Medical functionality cannot be simply delineated from non-medical functionality in layperson facing LLM chatbots. As in the non-virtual world, where we seek advice on our anxieties from friends, family members and even professionals such as fitness instructors or hairdressers, not every virtual world mental health interaction is a formal medical therapy session. Rational approaches and criteria are required to describe what types of these interactions are ‘regulated’ medical device interactions, and what type are. We suggest actionable criteria for layperson facing chatbots, based on our own experience and literature sources9,10,26,27, and describe how these could be measured and policed in the real world (Table 3), as regulation without enforcement of limited value21,28. For example, all LLMs should be treated as medical devices if they impersonate mental health therapists when asked to do so by users. Only approved medical devices should be allowed to do this, and their approval must ensure that they do this in a reasonable and safe manner, not providing advice beyond their competence. This effectiveness and application of these actionable criteria could be ensured through the provision of simple open access tools to test chatbots with prompts (curated human generated29 or automated LLM-generated prompts), allowing all stakeholders to test systems for safety on an ongoing basis, to ensure they have adequate guardrailing of their functionality Although such tools are will not be perfect, and may initially challenge tools with too few scenarios, they are likely to be better than no criteria or assessment of on-market unapproved chatbots.

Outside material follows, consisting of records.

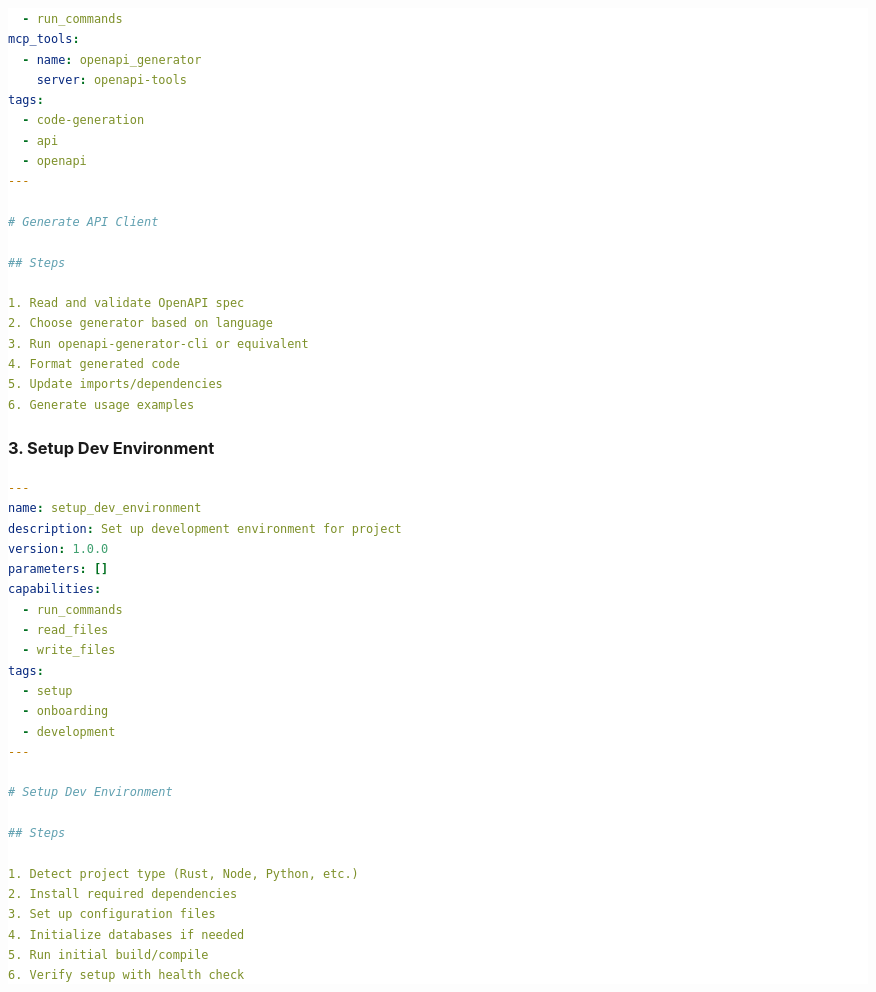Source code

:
 ```yaml
  - run_commands
mcp_tools:
  - name: openapi_generator
    server: openapi-tools
tags:
  - code-generation
  - api
  - openapi
---

# Generate API Client

## Steps

1. Read and validate OpenAPI spec
2. Choose generator based on language
3. Run openapi-generator-cli or equivalent
4. Format generated code
5. Update imports/dependencies
6. Generate usage examples
```

### 3. Setup Dev Environment

```yaml
---
name: setup_dev_environment
description: Set up development environment for project
version: 1.0.0
parameters: []
capabilities:
  - run_commands
  - read_files
  - write_files
tags:
  - setup
  - onboarding
  - development
---

# Setup Dev Environment

## Steps

1. Detect project type (Rust, Node, Python, etc.)
2. Install required dependencies
3. Set up configuration files
4. Initialize databases if needed
5. Run initial build/compile
6. Verify setup with health check
```
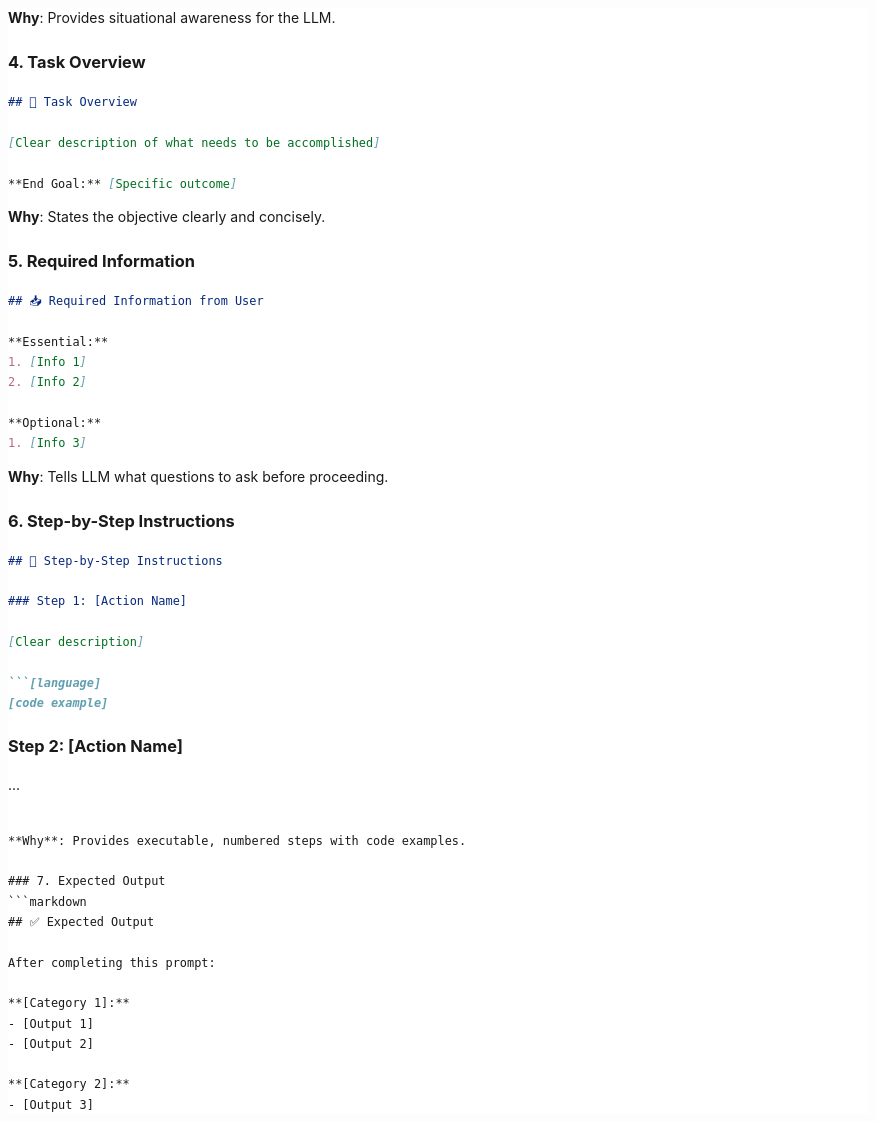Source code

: **Why**: Provides situational awareness for the LLM.

### 4. Task Overview
```markdown
## 🎯 Task Overview

[Clear description of what needs to be accomplished]

**End Goal:** [Specific outcome]
```

**Why**: States the objective clearly and concisely.

### 5. Required Information
```markdown
## 📥 Required Information from User

**Essential:**
1. [Info 1]
2. [Info 2]

**Optional:**
1. [Info 3]
```

**Why**: Tells LLM what questions to ask before proceeding.

### 6. Step-by-Step Instructions
```markdown
## 📝 Step-by-Step Instructions

### Step 1: [Action Name]

[Clear description]

```[language]
[code example]
```

### Step 2: [Action Name]
...
```

**Why**: Provides executable, numbered steps with code examples.

### 7. Expected Output
```markdown
## ✅ Expected Output

After completing this prompt:

**[Category 1]:**
- [Output 1]
- [Output 2]

**[Category 2]:**
- [Output 3]
```
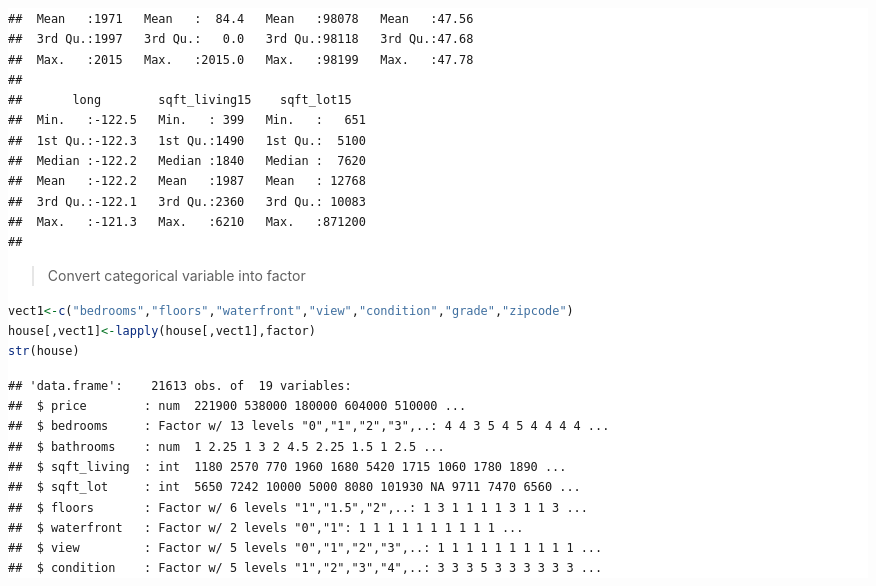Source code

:     ##  Mean   :1971   Mean   :  84.4   Mean   :98078   Mean   :47.56  
    ##  3rd Qu.:1997   3rd Qu.:   0.0   3rd Qu.:98118   3rd Qu.:47.68  
    ##  Max.   :2015   Max.   :2015.0   Max.   :98199   Max.   :47.78  
    ##                                                                 
    ##       long        sqft_living15    sqft_lot15    
    ##  Min.   :-122.5   Min.   : 399   Min.   :   651  
    ##  1st Qu.:-122.3   1st Qu.:1490   1st Qu.:  5100  
    ##  Median :-122.2   Median :1840   Median :  7620  
    ##  Mean   :-122.2   Mean   :1987   Mean   : 12768  
    ##  3rd Qu.:-122.1   3rd Qu.:2360   3rd Qu.: 10083  
    ##  Max.   :-121.3   Max.   :6210   Max.   :871200  
    ## 

> Convert categorical variable into factor

``` r
vect1<-c("bedrooms","floors","waterfront","view","condition","grade","zipcode")
house[,vect1]<-lapply(house[,vect1],factor)
str(house)
```

    ## 'data.frame':    21613 obs. of  19 variables:
    ##  $ price        : num  221900 538000 180000 604000 510000 ...
    ##  $ bedrooms     : Factor w/ 13 levels "0","1","2","3",..: 4 4 3 5 4 5 4 4 4 4 ...
    ##  $ bathrooms    : num  1 2.25 1 3 2 4.5 2.25 1.5 1 2.5 ...
    ##  $ sqft_living  : int  1180 2570 770 1960 1680 5420 1715 1060 1780 1890 ...
    ##  $ sqft_lot     : int  5650 7242 10000 5000 8080 101930 NA 9711 7470 6560 ...
    ##  $ floors       : Factor w/ 6 levels "1","1.5","2",..: 1 3 1 1 1 1 3 1 1 3 ...
    ##  $ waterfront   : Factor w/ 2 levels "0","1": 1 1 1 1 1 1 1 1 1 1 ...
    ##  $ view         : Factor w/ 5 levels "0","1","2","3",..: 1 1 1 1 1 1 1 1 1 1 ...
    ##  $ condition    : Factor w/ 5 levels "1","2","3","4",..: 3 3 3 5 3 3 3 3 3 3 ...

Table 3 Actionable criteria for lay person-facing LLM-enabled tools in mental health

Without applying the guardrails we suggest to LLM-enabled mental health therapy chatbots, substantial harms will unfortunately continue, and these will not only affect adolescents but also the many vulnerable adults with undiagnosed or incompletely addressed mental health problems, and it is likely that we are only seeing the tip of the iceberg of cases. Of course, mental health therapy through LLM-enabled approaches also has great promise. Here, governments have the responsibility to make safe and approved tools, which already exist, available to more of their citizens. Manufacturers of these systems, international aid organisations and world health bodies should take measures to make these tools affordable and accessible to the large market and populations at need in lower- and middle-income countries, and the same bodies have a responsibility to ensure that the dangerous LLM chatbots, often provided by high-income country BigTech, are appropriately challenged It is not a feasible public health approach to ignore mental health therapy through chatbots—instead minimal standards should be enforced on all systems providing this functionality—better a safe system than a useless misleading disclaimer. The current system of regulating only those chatbots that make explicit medical claims is without merit and dangerous to children and the vulnerable. It will need to be revised, and it is inevitable that it will eventually be changed—hopefully legislators have the sense to act before many more deaths under the circumstances described in Table 1.